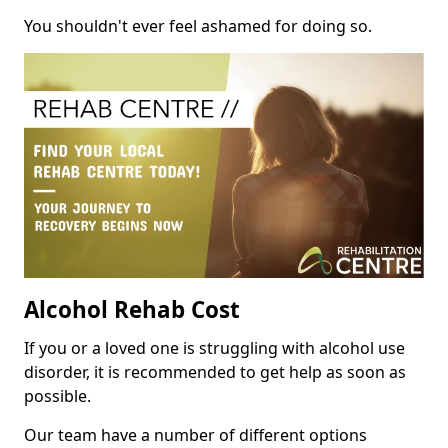
You shouldn't ever feel ashamed for doing so.
Alcohol Rehab Cost
If you or a loved one is struggling with alcohol use
disorder, it is recommended to get help as soon as
possible.
Our team have a number of different options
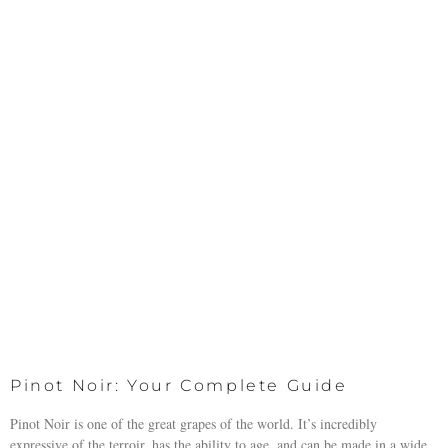
Pinot Noir: Your Complete Guide
Pinot Noir is one of the great grapes of the world. It’s incredibly
expressive of the terroir, has the ability to age, and can be made in a wide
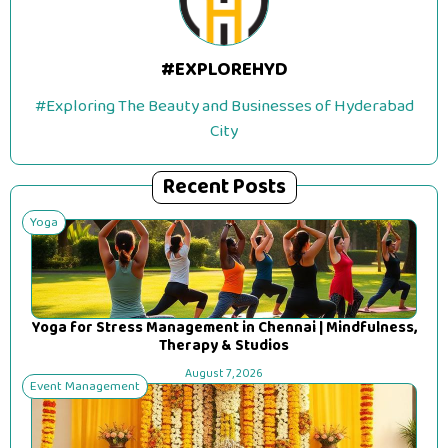
#EXPLOREHYD
#Exploring The Beauty and Businesses of Hyderabad
City
Recent Posts
Yoga
Yoga for Stress Management in Chennai | Mindfulness,
Therapy & Studios
August 7, 2026
Event Management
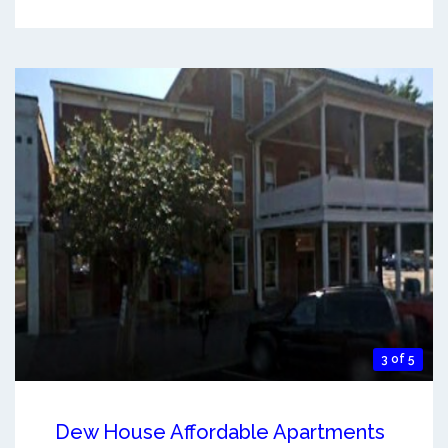
3 of 5
Dew House Affordable Apartments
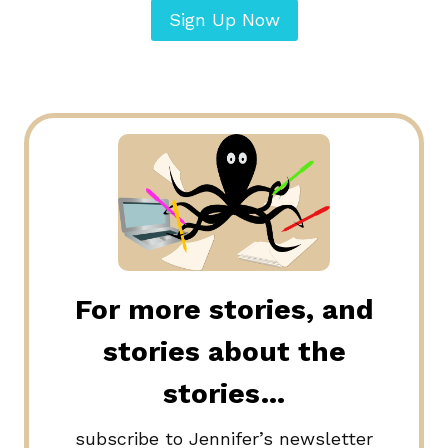
Sign Up Now
For more stories, and
stories about the
stories…
subscribe to Jennifer’s newsletter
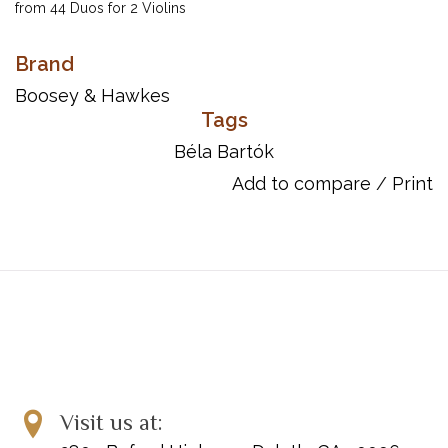
from 44 Duos for 2 Violins
Inventory #: 48002530
Brand
UPC: 073999691795
Boosey & Hawkes
Tags
Béla Bartók
Add to compare
/
Print
Visit us at:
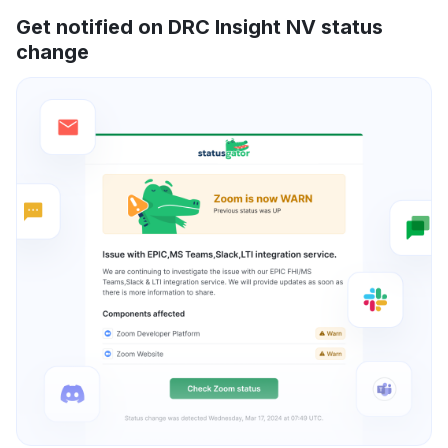
Get notified on DRC Insight NV status
change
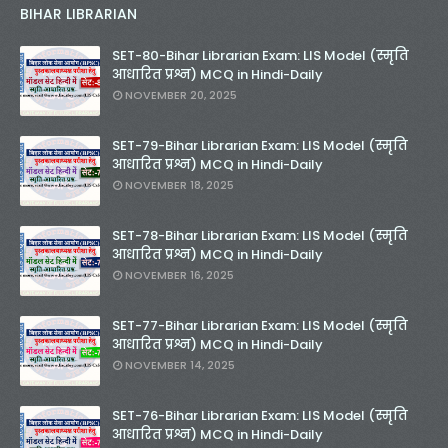
BIHAR LIBRARIAN
SET-80-Bihar Librarian Exam: LIS Model (स्मृति
आधारित प्रश्न) MCQ in Hindi-Daily
NOVEMBER 20, 2025
SET-79-Bihar Librarian Exam: LIS Model (स्मृति
आधारित प्रश्न) MCQ in Hindi-Daily
NOVEMBER 18, 2025
SET-78-Bihar Librarian Exam: LIS Model (स्मृति
आधारित प्रश्न) MCQ in Hindi-Daily
NOVEMBER 16, 2025
SET-77-Bihar Librarian Exam: LIS Model (स्मृति
आधारित प्रश्न) MCQ in Hindi-Daily
NOVEMBER 14, 2025
SET-76-Bihar Librarian Exam: LIS Model (स्मृति
आधारित प्रश्न) MCQ in Hindi-Daily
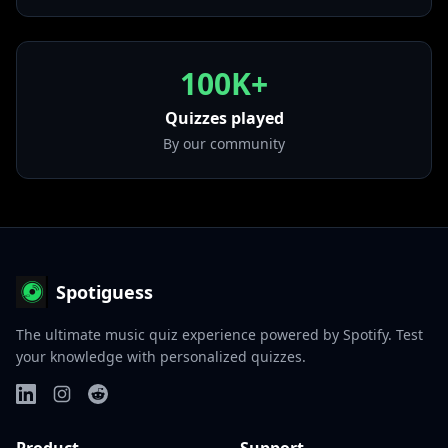
100K+
Quizzes played
By our community
Spotiguess
The ultimate music quiz experience powered by Spotify. Test
your knowledge with personalized quizzes.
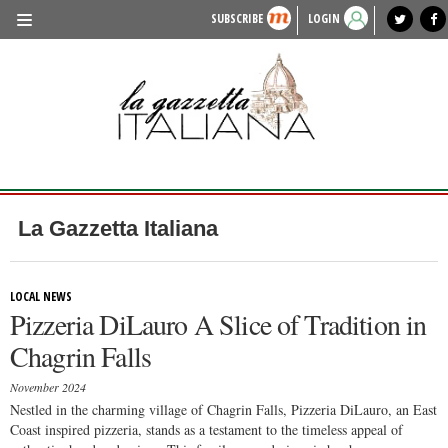
SUBSCRIBE
LOGIN
benvenuto
photo exhibit
news from italy
lagazzettaitaliana.com
events in italy
region of italy
local news
recipes
newspaper archive
TRAVEL
HISTORY & CULTURE
HERITAGE
PEOPLE
La Gazzetta Italiana
FOOD & WINE
LIFESTYLE
LOCAL NEWS
Pizzeria DiLauro A Slice of Tradition in
FASHION
Chagrin Falls
ENTERTAINMENT
November 2024
SPORTS
Nestled in the charming village of Chagrin Falls, Pizzeria DiLauro, an East
Coast inspired pizzeria, stands as a testament to the timeless appeal of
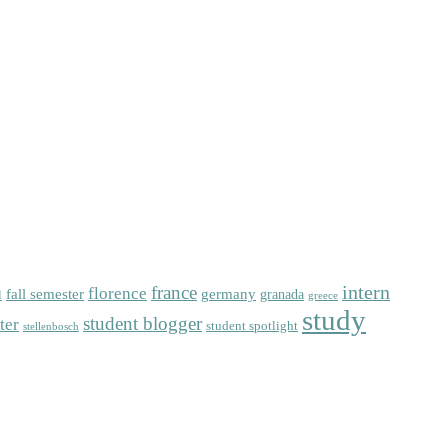
intern
florence
france
fall semester
germany
l
granada
greece
study
student blogger
ter
student spotlight
stellenbosch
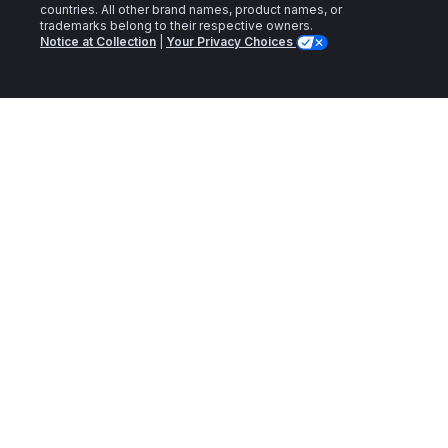
countries. All other brand names, product names, or
trademarks belong to their respective owners.
Notice at Collection
|
Your Privacy Choices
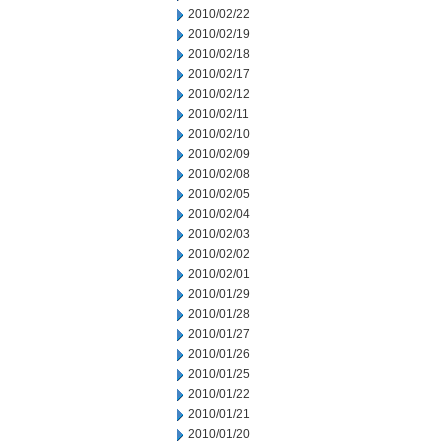
2010/02/22
2010/02/19
2010/02/18
2010/02/17
2010/02/12
2010/02/11
2010/02/10
2010/02/09
2010/02/08
2010/02/05
2010/02/04
2010/02/03
2010/02/02
2010/02/01
2010/01/29
2010/01/28
2010/01/27
2010/01/26
2010/01/25
2010/01/22
2010/01/21
2010/01/20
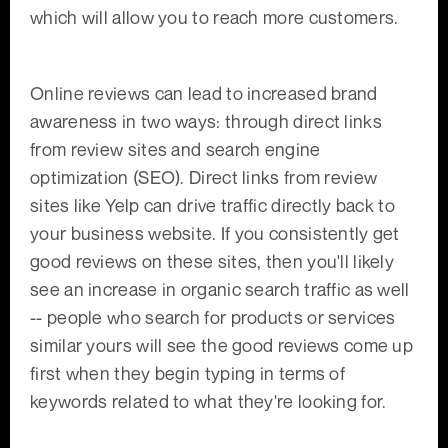
which will allow you to reach more customers.
Online reviews can lead to increased brand
awareness in two ways: through direct links
from review sites and search engine
optimization (SEO). Direct links from review
sites like Yelp can drive traffic directly back to
your business website. If you consistently get
good reviews on these sites, then you'll likely
see an increase in organic search traffic as well
-- people who search for products or services
similar yours will see the good reviews come up
first when they begin typing in terms of
keywords related to what they're looking for.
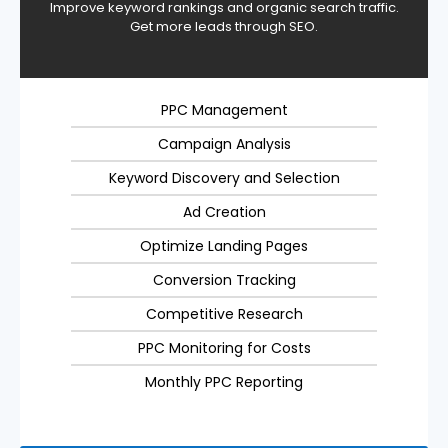
Improve keyword rankings and organic search traffic.
Get more leads through SEO.
PPC Management
Campaign Analysis
Keyword Discovery and Selection
Ad Creation
Optimize Landing Pages
Conversion Tracking
Competitive Research
PPC Monitoring for Costs
Monthly PPC Reporting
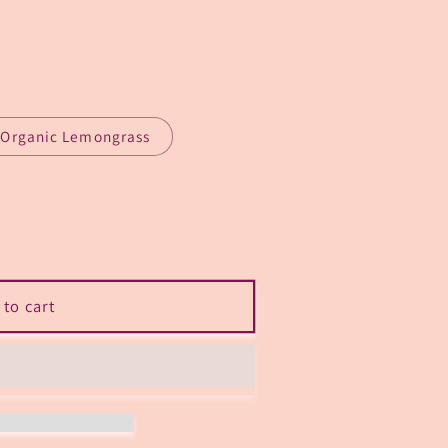
n
Organic Lemongrass
sh”
 to cart
odorizer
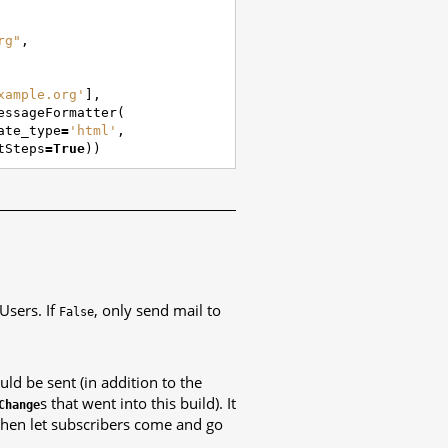
rg"
,
xample.org'
],
essageFormatter
(
ate_type
=
'html'
,
tSteps
=
True
))
 Users. If
, only send mail to
False
uld be sent (in addition to the
s that went into this build). It
Change
, then let subscribers come and go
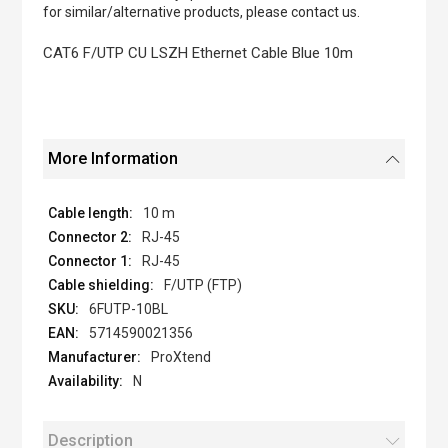
of
for similar/alternative products, please contact us.
the
images
CAT6 F/UTP CU LSZH Ethernet Cable Blue 10m
gallery
More Information
10 m
RJ-45
RJ-45
F/UTP (FTP)
6FUTP-10BL
5714590021356
ProXtend
N
Description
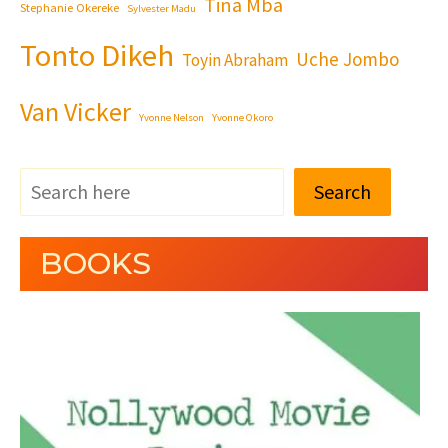
Tina Mba
Stephanie Okereke
Sylvester Madu
Tonto Dikeh
Uche Jombo
Toyin Abraham
Van Vicker
Yvonne Nelson
Yvonne Okoro
Search
BOOKS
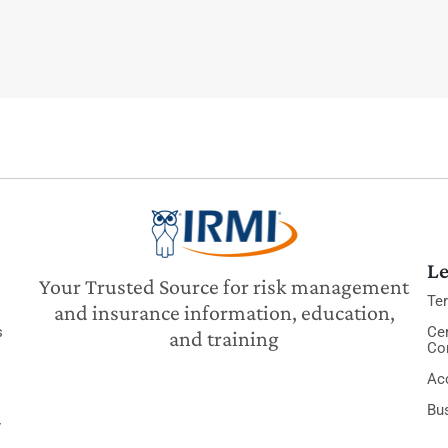
Le
Your Trusted Source for risk management
Te
and insurance information, education,
s
Cer
and training
Co
Acc
Bu
y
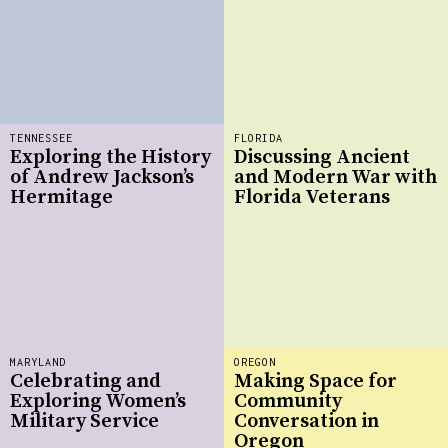
TENNESSEE
FLORIDA
Exploring the History
Discussing Ancient
of Andrew Jackson’s
and Modern War with
Hermitage
Florida Veterans
MARYLAND
OREGON
Celebrating and
Making Space for
Exploring Women’s
Community
Military Service
Conversation in
Oregon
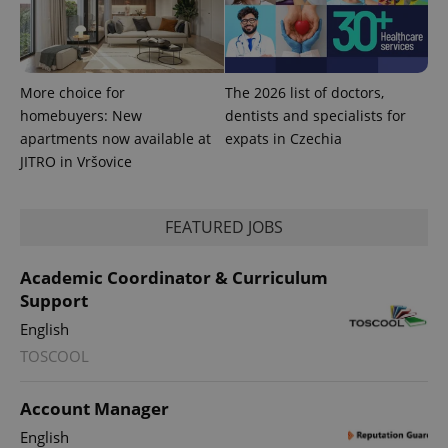
expss
.www.expats.cz
12 
More choice for
The 2026 list of doctors,
homebuyers: New
dentists and specialists for
apartments now available at
expats in Czechia
JITRO in Vršovice
PHPSESSID
PHP.net
min
.www.expats.cz
FEATURED JOBS
Academic Coordinator & Curriculum
Support
English
TOSCOOL
Account Manager
English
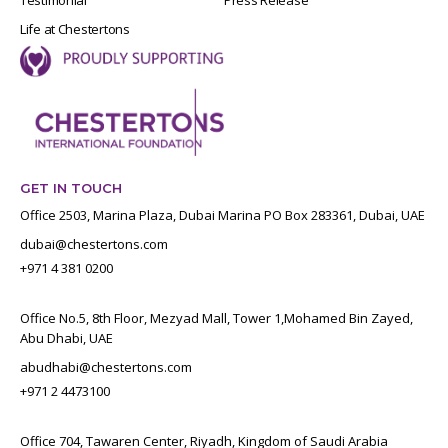
Life at Chestertons
GET IN TOUCH
Office 2503, Marina Plaza, Dubai Marina PO Box 283361, Dubai, UAE
dubai@chestertons.com
+971 4 381 0200
Office No.5, 8th Floor, Mezyad Mall, Tower 1,Mohamed Bin Zayed,
Abu Dhabi, UAE
abudhabi@chestertons.com
+971 2 4473100
Office 704, Tawaren Center, Riyadh, Kingdom of Saudi Arabia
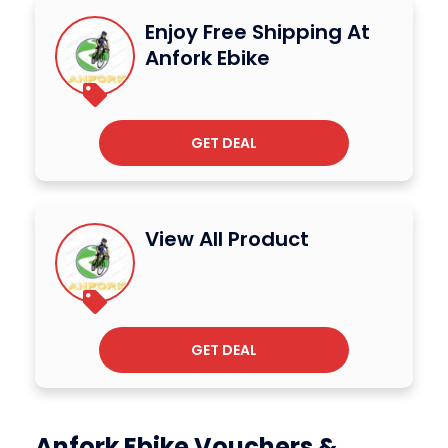
Enjoy Free Shipping At
Anfork Ebike
GET DEAL
View All Product
GET DEAL
Anfork Ebike Vouchers &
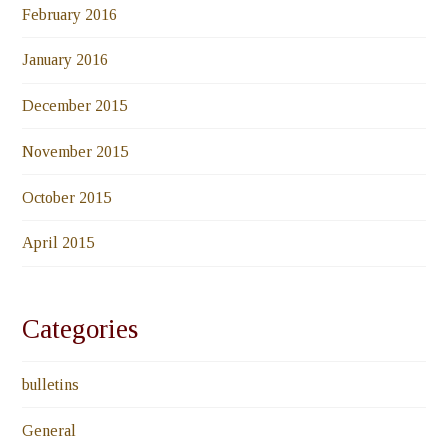
February 2016
January 2016
December 2015
November 2015
October 2015
April 2015
Categories
bulletins
General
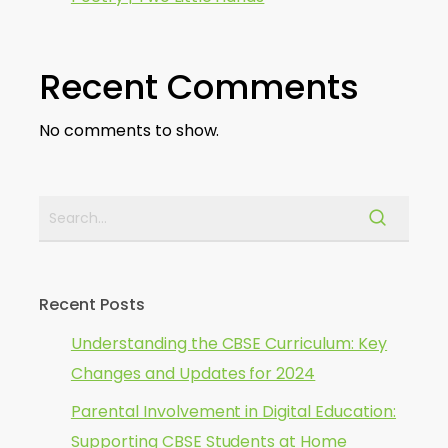
Recent Comments
No comments to show.
Recent Posts
Understanding the CBSE Curriculum: Key
Changes and Updates for 2024
Parental Involvement in Digital Education:
Supporting CBSE Students at Home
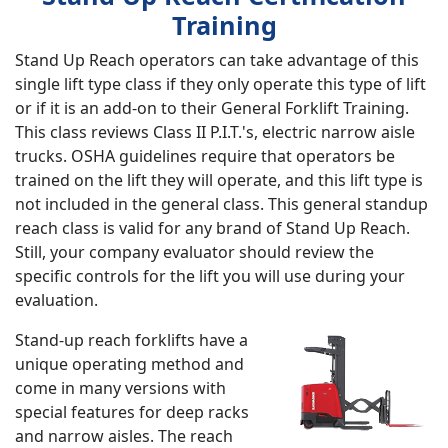
Training
Stand Up Reach operators can take advantage of this
single lift type class if they only operate this type of lift
or if it is an add-on to their General Forklift Training.
This class reviews Class II P.I.T.'s, electric narrow aisle
trucks. OSHA guidelines require that operators be
trained on the lift they will operate, and this lift type is
not included in the general class. This general standup
reach class is valid for any brand of Stand Up Reach.
Still, your company evaluator should review the
specific controls for the lift you will use during your
evaluation.
Stand-up reach forklifts have a
unique operating method and
come in many versions with
special features for deep racks
and narrow aisles. The reach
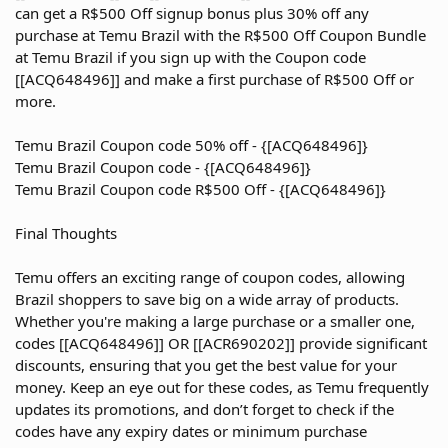
can get a R$500 Off signup bonus plus 30% off any
purchase at Temu Brazil with the R$500 Off Coupon Bundle
at Temu Brazil if you sign up with the Coupon code
[[ACQ648496]] and make a first purchase of R$500 Off or
more.
Temu Brazil Coupon code 50% off - {[ACQ648496]}
Temu Brazil Coupon code - {[ACQ648496]}
Temu Brazil Coupon code R$500 Off - {[ACQ648496]}
Final Thoughts
Temu offers an exciting range of coupon codes, allowing
Brazil shoppers to save big on a wide array of products.
Whether you're making a large purchase or a smaller one,
codes [[ACQ648496]] OR [[ACR690202]] provide significant
discounts, ensuring that you get the best value for your
money. Keep an eye out for these codes, as Temu frequently
updates its promotions, and don’t forget to check if the
codes have any expiry dates or minimum purchase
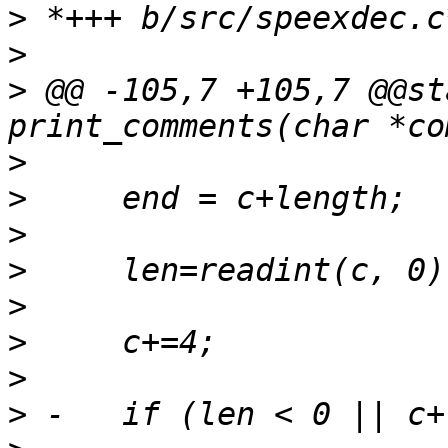
>
>
>
 @@ -105,7 +105,7 @@st
>
>
>
>
>
>
>
>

**Your goal:**
Copy out verbatim the lines of the records above, starting with the line with "Recent Comments" and going on through the line with "Supporting CBSE Students at Home", both included.

**Answer box:**
Recent Comments
No comments to show.
Recent Posts
Understanding the CBSE Curriculum: Key
Changes and Updates for 2024
Parental Involvement in Digital Education:
Supporting CBSE Students at Home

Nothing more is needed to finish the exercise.